(Record excerpts Opens)
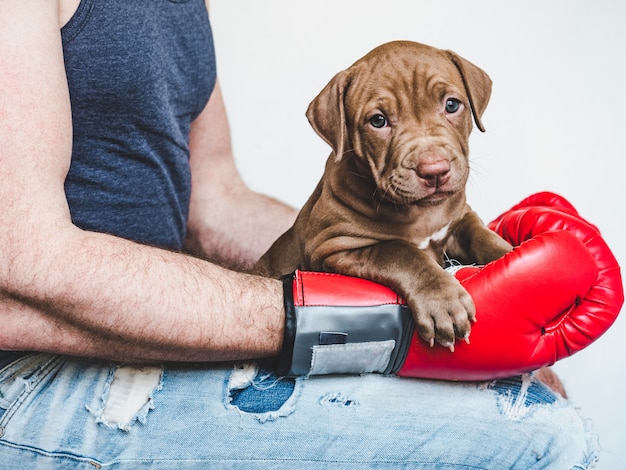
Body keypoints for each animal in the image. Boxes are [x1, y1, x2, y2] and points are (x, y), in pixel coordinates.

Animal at [255, 40, 512, 348]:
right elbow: (400, 251)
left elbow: (481, 235)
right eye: (378, 121)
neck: (421, 212)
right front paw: (443, 300)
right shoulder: (332, 246)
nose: (434, 170)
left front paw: (514, 260)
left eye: (451, 105)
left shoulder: (458, 218)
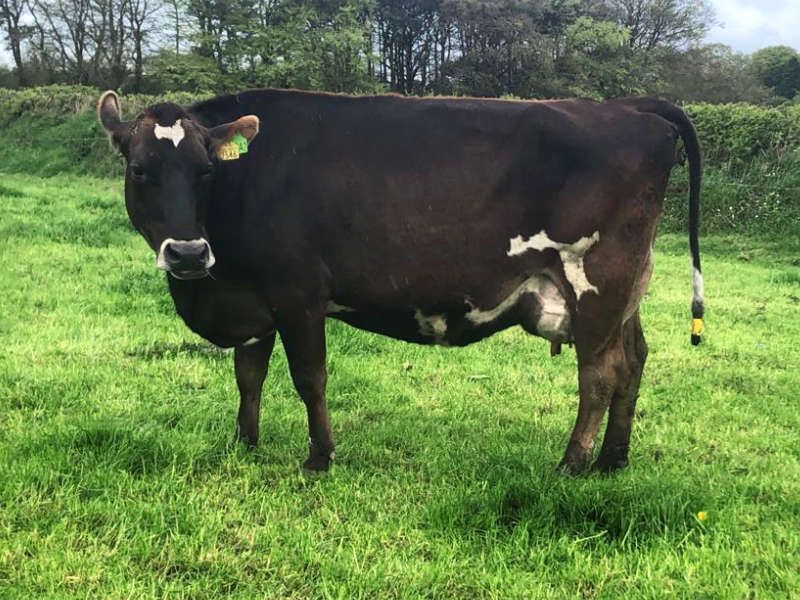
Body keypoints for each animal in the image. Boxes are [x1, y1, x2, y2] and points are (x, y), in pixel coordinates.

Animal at [97, 89, 704, 475]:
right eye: (139, 169)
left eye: (205, 171)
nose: (189, 252)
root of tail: (628, 106)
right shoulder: (254, 299)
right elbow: (249, 376)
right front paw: (245, 444)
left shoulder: (298, 294)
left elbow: (309, 378)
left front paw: (319, 458)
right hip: (627, 290)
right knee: (635, 360)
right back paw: (613, 461)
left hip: (596, 280)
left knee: (600, 374)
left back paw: (572, 465)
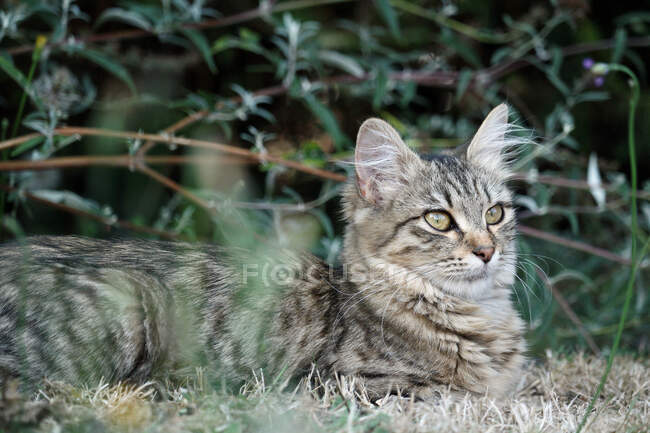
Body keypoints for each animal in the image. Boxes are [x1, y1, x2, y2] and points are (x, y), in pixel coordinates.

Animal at [0, 104, 524, 398]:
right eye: (438, 220)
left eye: (494, 214)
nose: (486, 252)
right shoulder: (342, 384)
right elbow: (461, 396)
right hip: (126, 302)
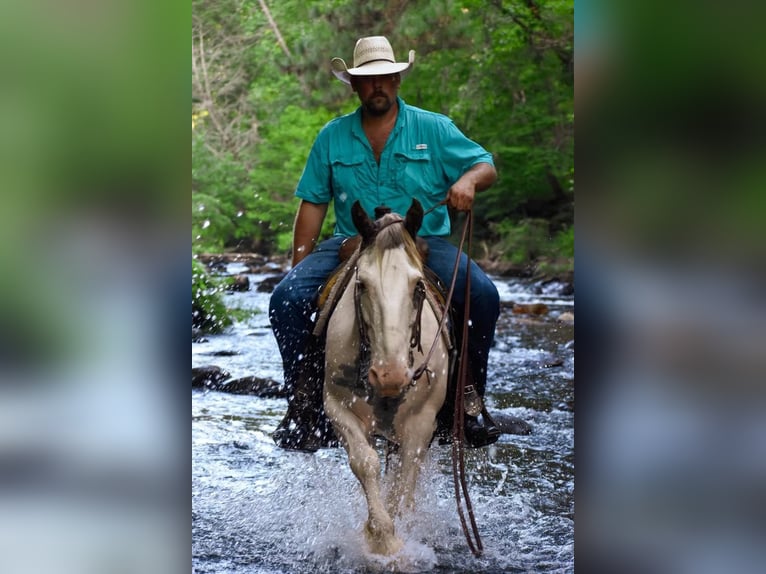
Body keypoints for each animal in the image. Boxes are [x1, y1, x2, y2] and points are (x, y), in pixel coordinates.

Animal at [322, 199, 452, 560]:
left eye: (418, 286)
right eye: (361, 285)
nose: (390, 376)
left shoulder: (422, 421)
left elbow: (405, 479)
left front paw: (398, 537)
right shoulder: (337, 407)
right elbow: (365, 462)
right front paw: (381, 538)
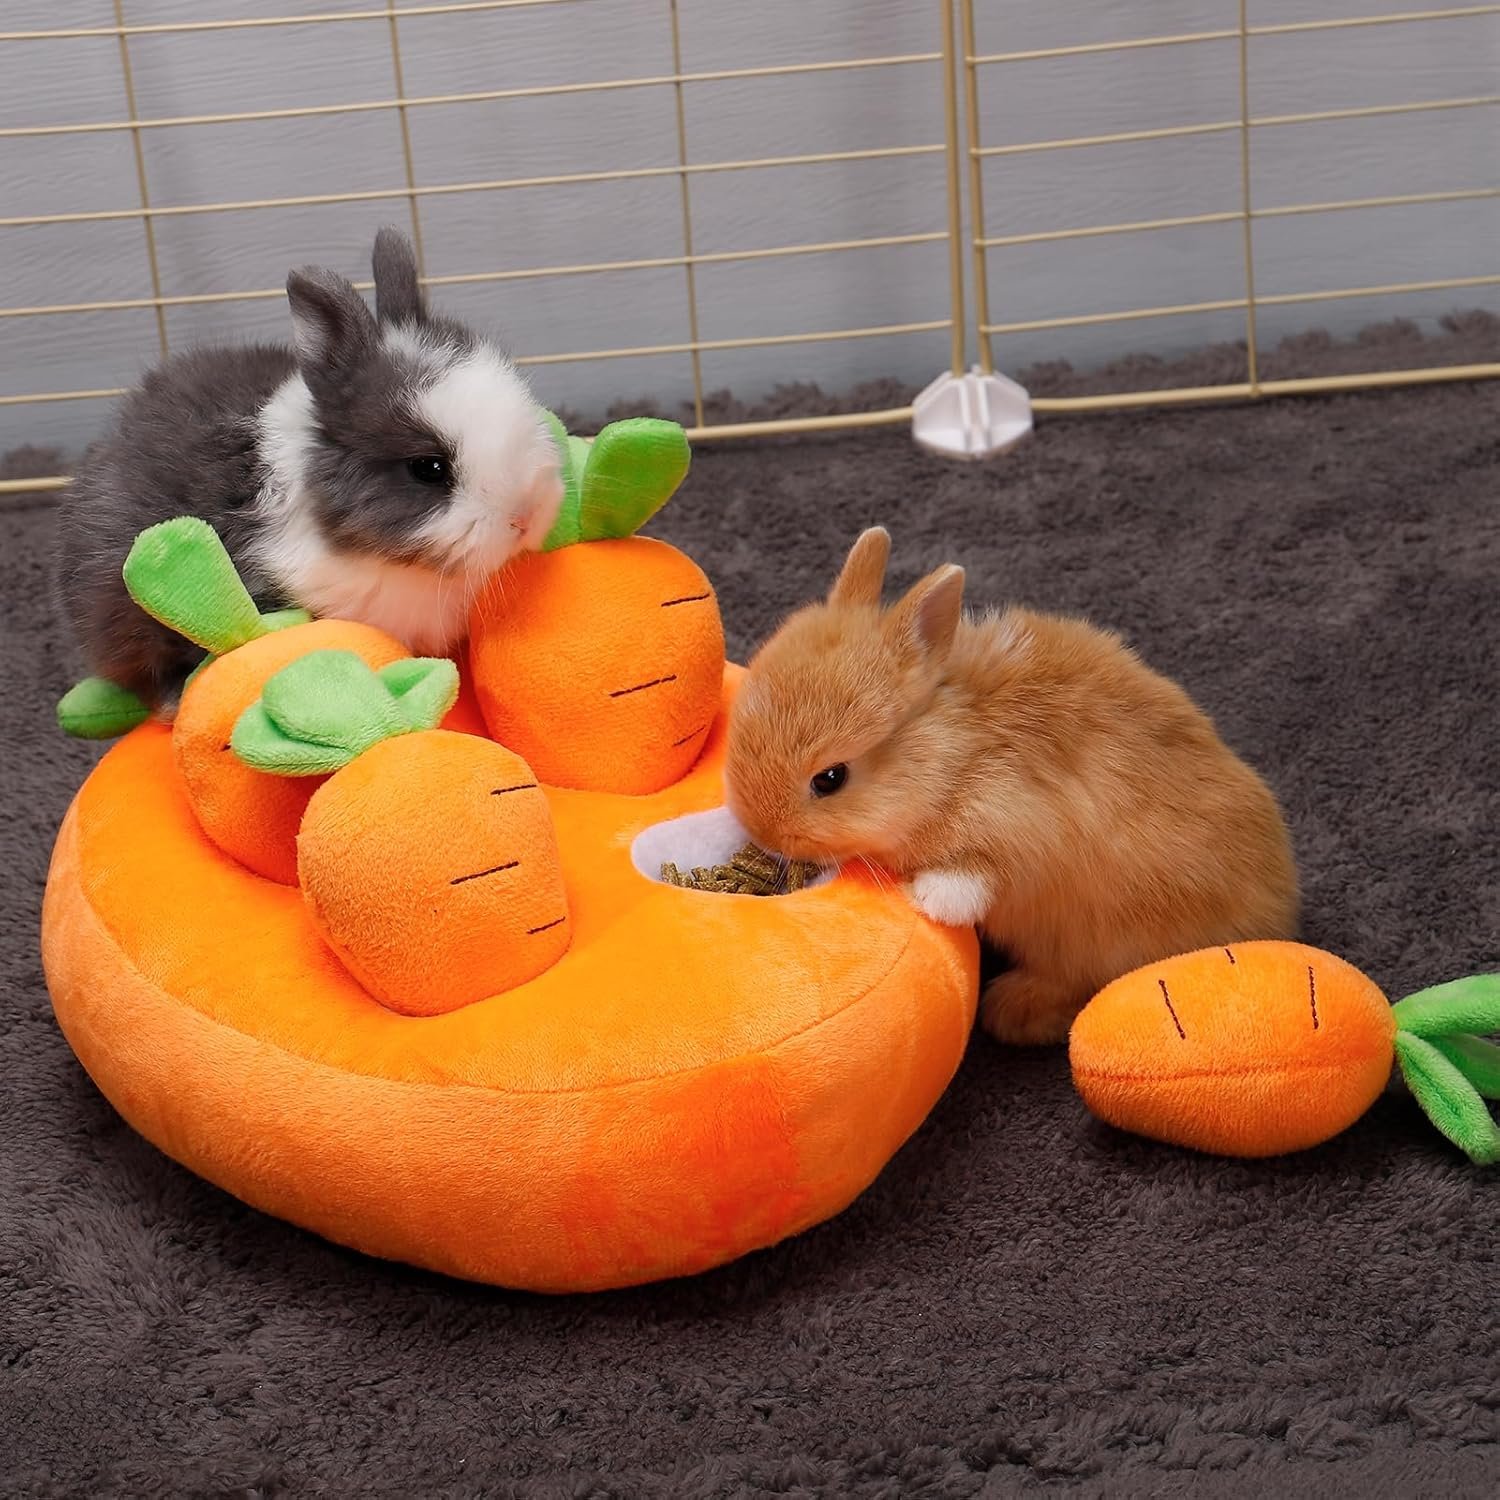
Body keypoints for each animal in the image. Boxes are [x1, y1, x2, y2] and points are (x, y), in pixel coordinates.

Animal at [724, 526, 1300, 1045]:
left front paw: (924, 897)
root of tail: (1277, 911)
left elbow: (972, 878)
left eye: (830, 779)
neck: (953, 751)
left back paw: (1013, 1009)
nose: (763, 833)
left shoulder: (1018, 828)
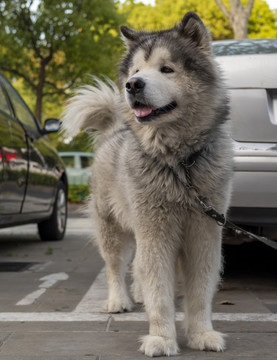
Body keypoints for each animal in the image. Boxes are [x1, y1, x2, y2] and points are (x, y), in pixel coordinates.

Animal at [62, 11, 231, 358]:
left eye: (166, 69)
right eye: (136, 71)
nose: (132, 85)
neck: (180, 164)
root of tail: (114, 129)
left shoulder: (204, 233)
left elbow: (199, 291)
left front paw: (201, 333)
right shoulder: (155, 231)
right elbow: (158, 291)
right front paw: (162, 338)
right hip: (114, 228)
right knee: (115, 267)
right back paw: (118, 300)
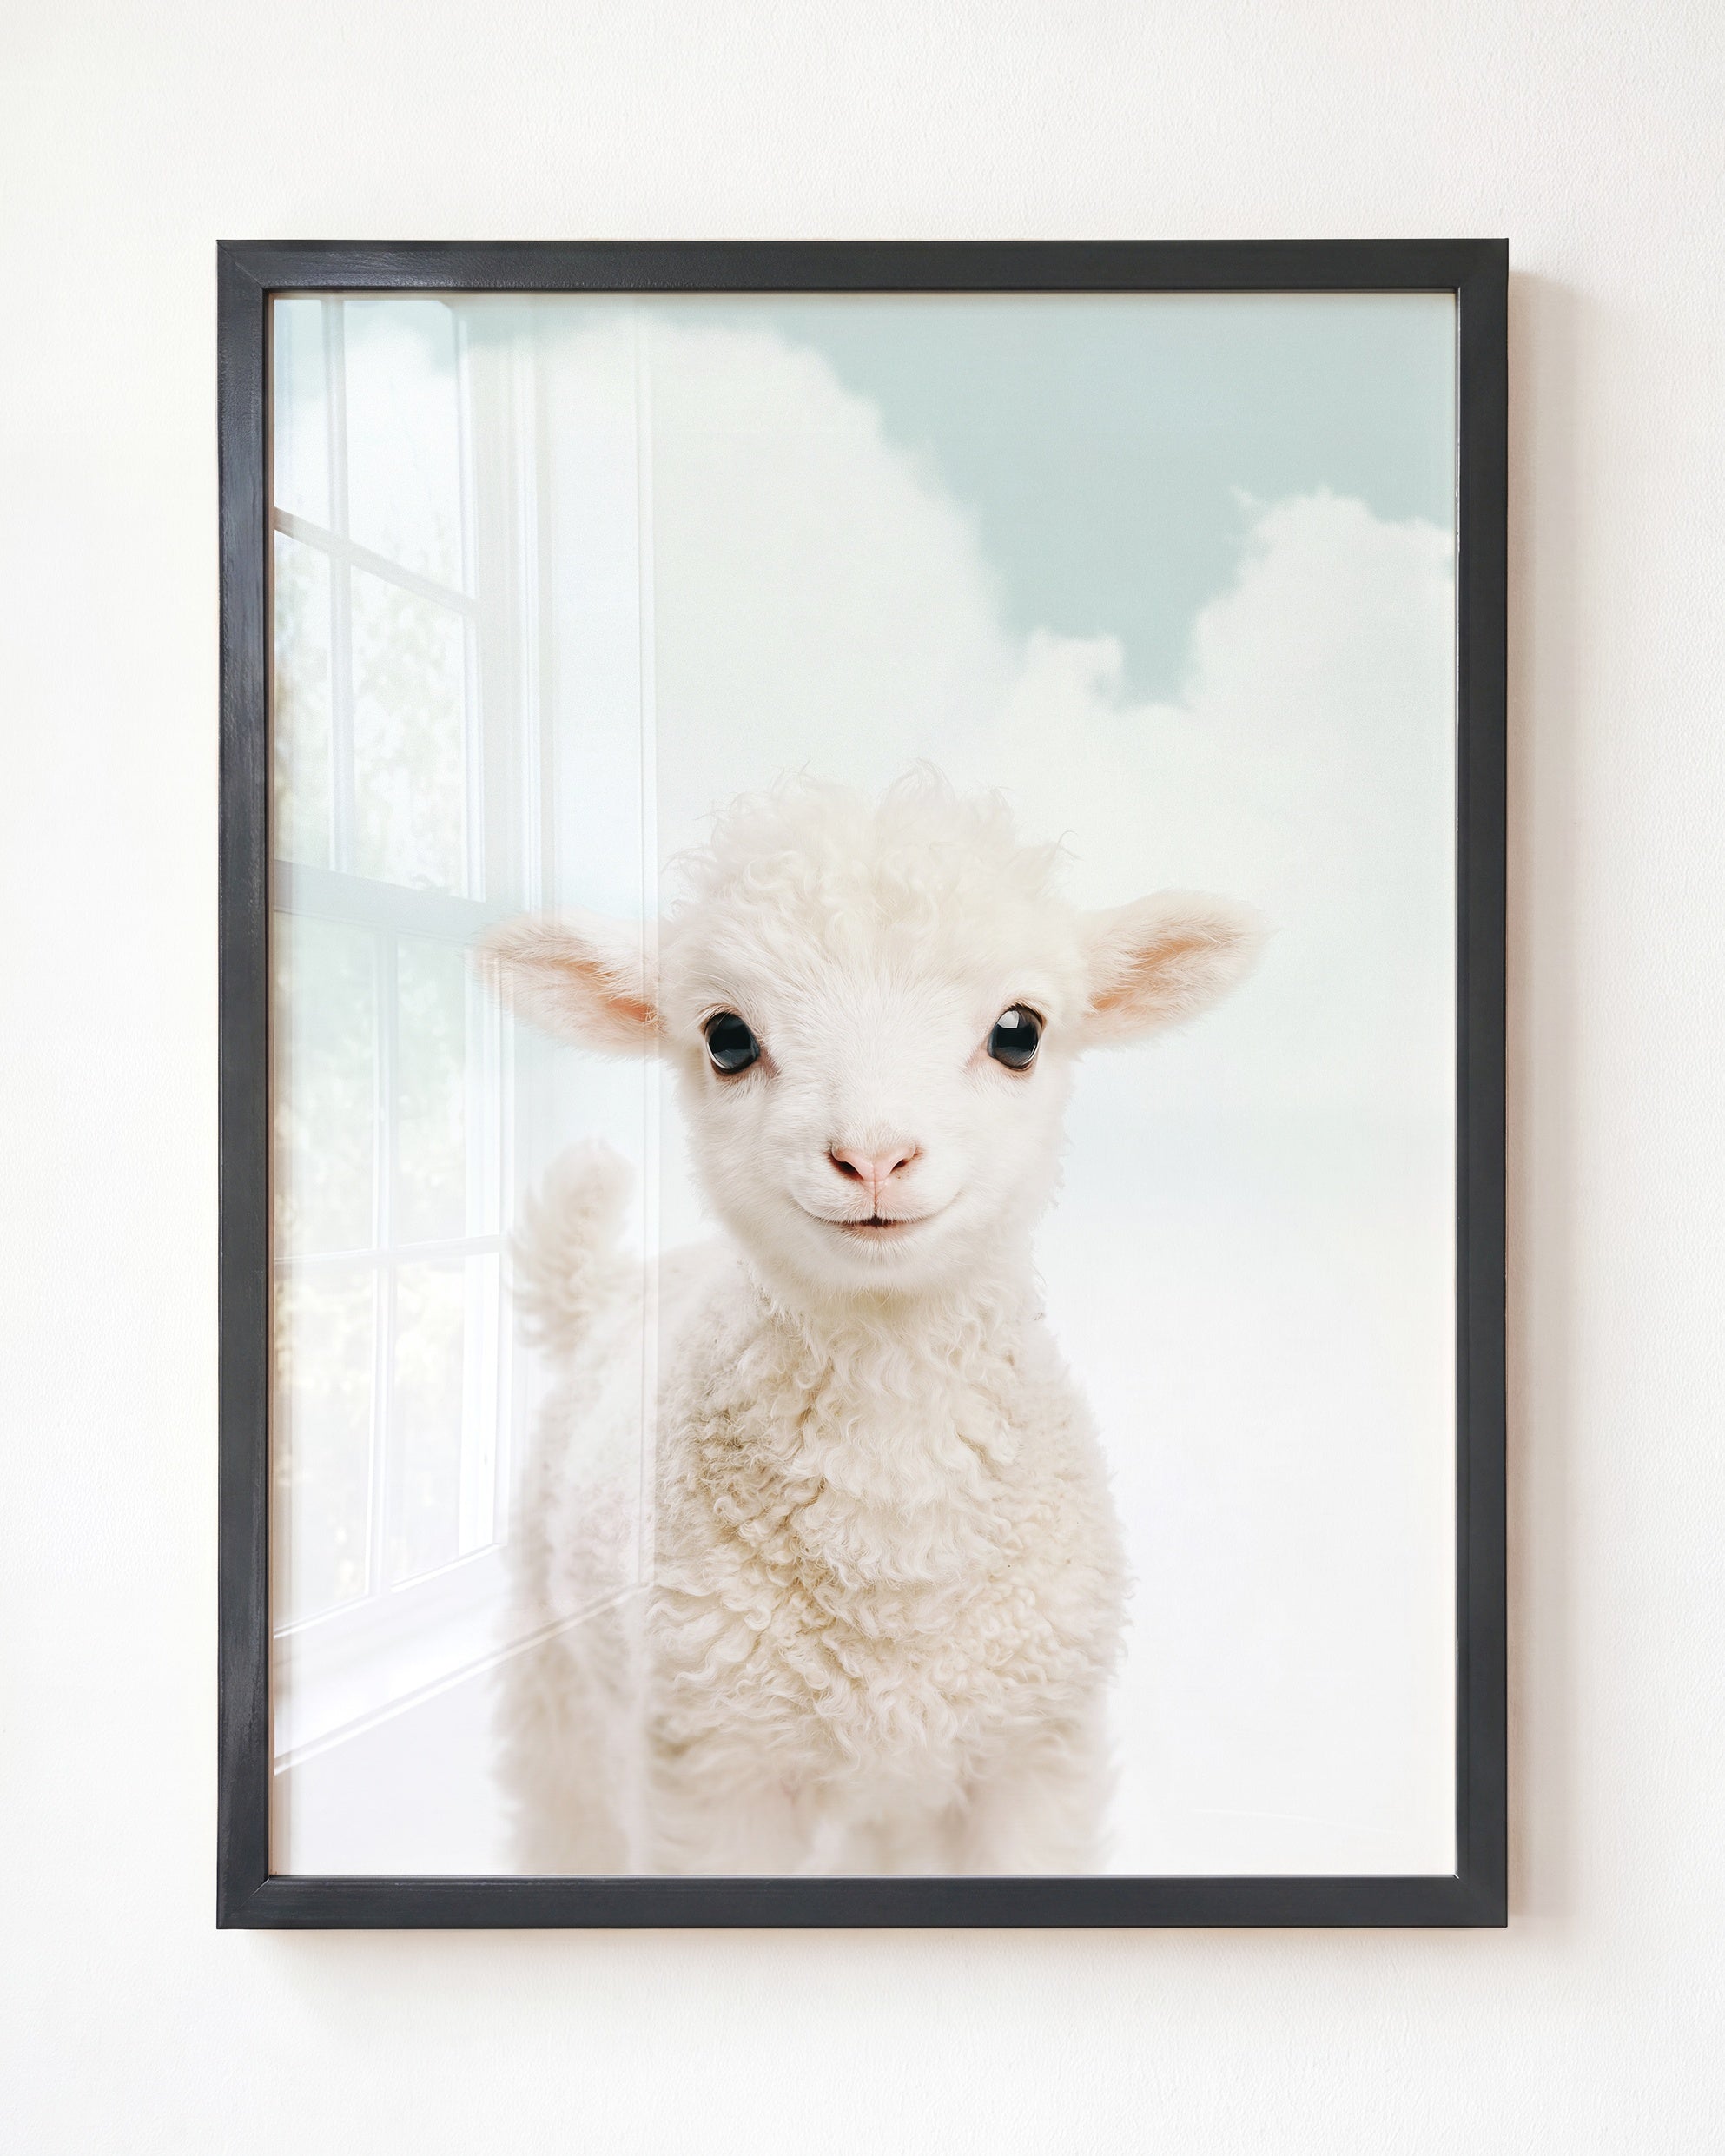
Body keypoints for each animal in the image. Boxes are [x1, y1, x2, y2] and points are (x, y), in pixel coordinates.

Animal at [480, 771, 1259, 1874]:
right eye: (727, 1038)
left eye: (1019, 1031)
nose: (874, 1157)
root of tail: (613, 1288)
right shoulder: (715, 1770)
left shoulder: (1033, 1756)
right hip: (558, 1679)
(Record excerpts Closes)
● Work instruction: Which lines run from the one containing "right eye: (727, 1038)" to the end of the data? Output them exactly, with nothing added.

● Task output:
right eye: (727, 1038)
left eye: (1019, 1031)
nose: (874, 1157)
root of tail: (613, 1288)
right shoulder: (715, 1770)
left shoulder: (1033, 1756)
right hip: (558, 1679)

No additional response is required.